EXERCISE MATERIALS START
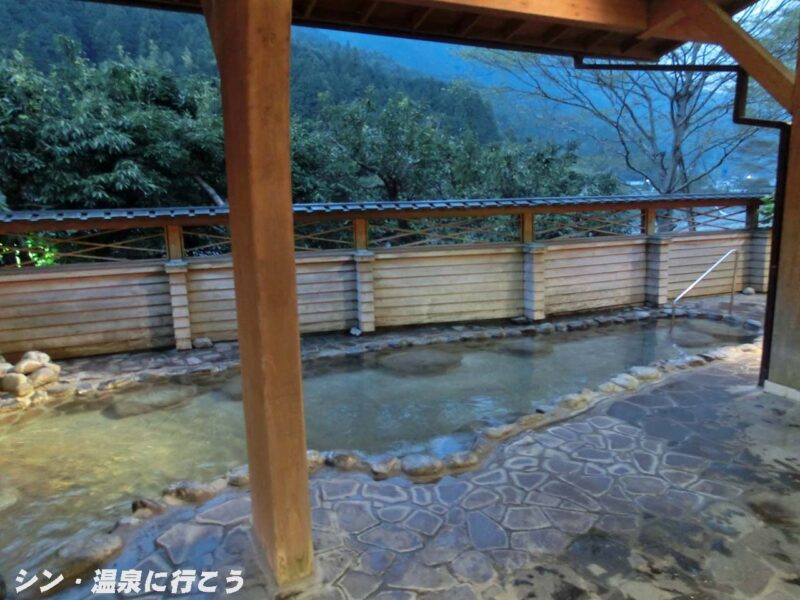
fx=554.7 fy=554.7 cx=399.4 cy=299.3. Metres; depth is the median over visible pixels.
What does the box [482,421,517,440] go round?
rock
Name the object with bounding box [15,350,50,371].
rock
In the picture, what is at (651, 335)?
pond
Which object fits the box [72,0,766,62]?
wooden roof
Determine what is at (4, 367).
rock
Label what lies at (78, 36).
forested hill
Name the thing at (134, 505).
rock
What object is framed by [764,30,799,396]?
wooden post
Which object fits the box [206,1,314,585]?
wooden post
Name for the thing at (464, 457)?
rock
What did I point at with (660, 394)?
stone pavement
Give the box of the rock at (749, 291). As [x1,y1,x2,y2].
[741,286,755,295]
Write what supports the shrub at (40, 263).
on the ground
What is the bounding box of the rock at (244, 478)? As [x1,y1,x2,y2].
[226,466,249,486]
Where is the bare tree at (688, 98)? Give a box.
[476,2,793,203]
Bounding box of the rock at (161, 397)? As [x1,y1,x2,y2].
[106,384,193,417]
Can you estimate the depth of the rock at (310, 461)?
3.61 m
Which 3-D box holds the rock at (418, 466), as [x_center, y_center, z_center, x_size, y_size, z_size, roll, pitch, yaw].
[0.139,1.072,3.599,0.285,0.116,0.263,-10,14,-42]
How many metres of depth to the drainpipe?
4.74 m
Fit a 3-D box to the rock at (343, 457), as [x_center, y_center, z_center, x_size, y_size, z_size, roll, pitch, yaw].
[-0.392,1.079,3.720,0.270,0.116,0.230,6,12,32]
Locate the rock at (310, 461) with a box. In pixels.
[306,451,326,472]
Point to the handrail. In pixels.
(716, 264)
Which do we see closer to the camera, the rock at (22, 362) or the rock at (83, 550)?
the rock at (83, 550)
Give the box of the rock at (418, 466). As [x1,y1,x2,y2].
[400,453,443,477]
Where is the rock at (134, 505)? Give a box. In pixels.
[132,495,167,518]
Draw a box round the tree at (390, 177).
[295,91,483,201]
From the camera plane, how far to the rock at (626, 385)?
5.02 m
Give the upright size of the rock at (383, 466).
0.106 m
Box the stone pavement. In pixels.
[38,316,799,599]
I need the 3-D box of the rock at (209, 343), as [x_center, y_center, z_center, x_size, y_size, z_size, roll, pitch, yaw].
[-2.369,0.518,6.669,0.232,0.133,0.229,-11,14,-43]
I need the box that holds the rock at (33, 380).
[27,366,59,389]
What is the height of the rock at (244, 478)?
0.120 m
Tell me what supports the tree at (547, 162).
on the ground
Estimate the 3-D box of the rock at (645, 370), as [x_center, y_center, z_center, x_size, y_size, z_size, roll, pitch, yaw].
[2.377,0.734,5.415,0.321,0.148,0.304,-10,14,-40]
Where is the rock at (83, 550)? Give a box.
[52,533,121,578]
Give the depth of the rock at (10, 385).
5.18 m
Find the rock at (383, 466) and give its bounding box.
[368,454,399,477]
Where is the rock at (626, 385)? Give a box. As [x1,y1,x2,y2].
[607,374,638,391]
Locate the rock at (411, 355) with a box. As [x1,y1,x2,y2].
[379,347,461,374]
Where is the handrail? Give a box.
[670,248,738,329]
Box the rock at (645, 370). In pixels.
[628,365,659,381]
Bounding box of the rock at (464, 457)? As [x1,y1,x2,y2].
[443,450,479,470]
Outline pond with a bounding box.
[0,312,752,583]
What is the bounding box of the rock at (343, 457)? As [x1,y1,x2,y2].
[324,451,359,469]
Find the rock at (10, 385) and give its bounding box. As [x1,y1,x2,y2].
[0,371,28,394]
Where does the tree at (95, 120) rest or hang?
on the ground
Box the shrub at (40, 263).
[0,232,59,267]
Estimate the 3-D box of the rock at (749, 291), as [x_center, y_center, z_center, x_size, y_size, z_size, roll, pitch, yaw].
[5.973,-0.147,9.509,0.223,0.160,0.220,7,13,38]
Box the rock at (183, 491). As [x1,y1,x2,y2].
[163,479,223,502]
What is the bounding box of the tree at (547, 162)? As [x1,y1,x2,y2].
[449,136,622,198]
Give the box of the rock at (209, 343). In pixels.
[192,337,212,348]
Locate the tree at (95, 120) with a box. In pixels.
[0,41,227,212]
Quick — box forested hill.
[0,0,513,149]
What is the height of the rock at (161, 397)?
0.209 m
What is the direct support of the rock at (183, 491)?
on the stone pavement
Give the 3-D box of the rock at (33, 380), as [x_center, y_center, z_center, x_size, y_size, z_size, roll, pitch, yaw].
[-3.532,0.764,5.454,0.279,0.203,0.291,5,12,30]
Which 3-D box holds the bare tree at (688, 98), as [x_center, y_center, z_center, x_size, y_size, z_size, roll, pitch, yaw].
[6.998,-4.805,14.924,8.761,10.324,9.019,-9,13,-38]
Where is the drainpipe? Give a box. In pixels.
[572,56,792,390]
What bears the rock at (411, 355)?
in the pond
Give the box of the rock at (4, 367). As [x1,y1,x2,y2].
EXERCISE MATERIALS END
WHAT IS REQUIRED
Copy nothing except the lines from the one holding "Locate the tree" through the last line of the data above, and return them exactly.

WRITTEN RESPONSE
Locate the tree at (95, 120) with a box. In pixels.
[0,41,227,212]
Quick — box forested hill.
[0,0,513,149]
What is the height of the rock at (161, 397)?
0.209 m
What is the direct support of the rock at (183, 491)?
on the stone pavement
Give the 3-D box of the rock at (33, 380), as [x_center, y_center, z_center, x_size, y_size, z_size, roll, pitch, yaw].
[-3.532,0.764,5.454,0.279,0.203,0.291,5,12,30]
Which 3-D box holds the bare tree at (688, 98), as [x_center, y_center, z_center, x_size, y_size, z_size, roll, pitch, yaw].
[6.998,-4.805,14.924,8.761,10.324,9.019,-9,13,-38]
Where is the drainpipe? Give a box. In pixels.
[572,56,792,390]
What bears the rock at (411, 355)?
in the pond
Give the box of the rock at (4, 367). As [x1,y1,x2,y2].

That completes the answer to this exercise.